We are keeping an eye on the condition of labor market, which some have described as “low hire, low fire.” While layoffs have risen over the last several years, we haven’t seen the kind of spike that historically ushers in a recession.  

Tax Cuts and Other Tailwinds 

Our view is that continued investment in AI will help to bolster economic growth. By one estimate, between $3 trillion and $4 trillion will be spent on AI infrastructure by the end of decade.

We have yet to see the full economic impact of the One Big Beautiful Bill Act (OBBBA), which includes some complex and potentially controversial elements, such as its impact on the deficit and government spending. The bill also contains a range of incentives designed to support U.S. businesses, including tax provisions aimed at encouraging companies to build new factories and increase spending on heavy equipment.

Of course, the path forward won’t be without challenges. Trade uncertainty continues to loom large, including on-again, off-again skirmishes over tariffs between United States and China. What’s more, the U.S. is once again in the midst of a government shutdown, which can have wide ranging implications for the economy and the markets.

Staying disciplined and focused on long-term goals, we believe, remains the best approach for weathering market fluctuations. Periods of uncertainty often give way to opportunity.


*Note: views are from a U.S. dollar perspective.

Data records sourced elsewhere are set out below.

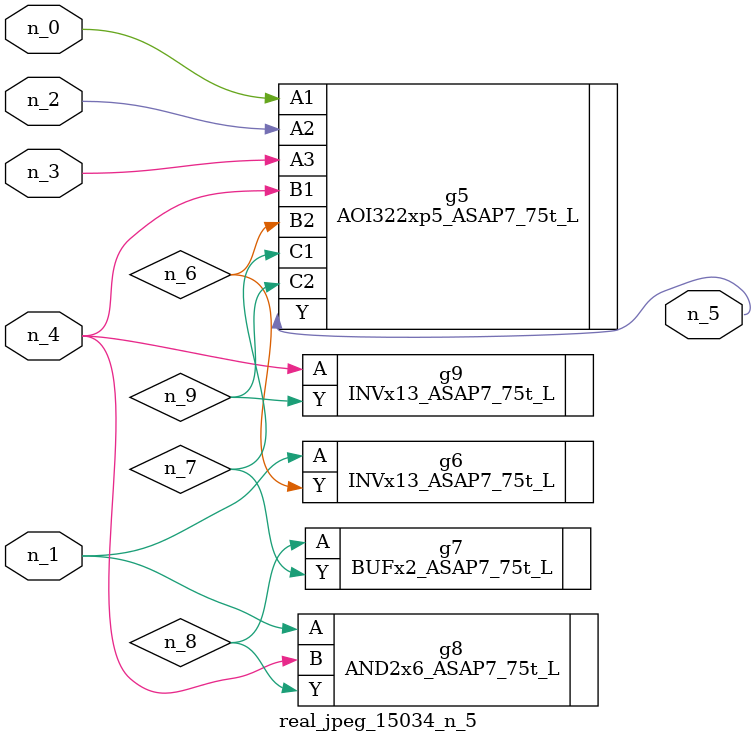
<source format=v>
module real_jpeg_15034_n_5 (n_4, n_0, n_1, n_2, n_3, n_5);

input n_4;
input n_0;
input n_1;
input n_2;
input n_3;

output n_5;

wire n_8;
wire n_6;
wire n_7;
wire n_9;

AOI322xp5_ASAP7_75t_L g5 ( 
.A1(n_0),
.A2(n_2),
.A3(n_3),
.B1(n_4),
.B2(n_6),
.C1(n_7),
.C2(n_9),
.Y(n_5)
);

INVx13_ASAP7_75t_L g6 ( 
.A(n_1),
.Y(n_6)
);

AND2x6_ASAP7_75t_L g8 ( 
.A(n_1),
.B(n_4),
.Y(n_8)
);

INVx13_ASAP7_75t_L g9 ( 
.A(n_4),
.Y(n_9)
);

BUFx2_ASAP7_75t_L g7 ( 
.A(n_8),
.Y(n_7)
);


endmodule
</source>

Data labels represent total year-to-date returns. This material represents an assessment of the market environment at a specific time and is not intended to be a forecast or guarantee of future results. Source: Kestra Investment Management with data from FactSet. Index proxies: Bloomberg U.S. AGG Bond Index, ICE BofA U.S. Corporate, ICE BofA U.S. High Yield, Bloomberg Municipal Bond, S&P 500, MSCI EM, MSCI World ex US Index, Dow Jones U.S. Select REIT, and Bloomberg Commodity Index. Data as of September 30, 2025.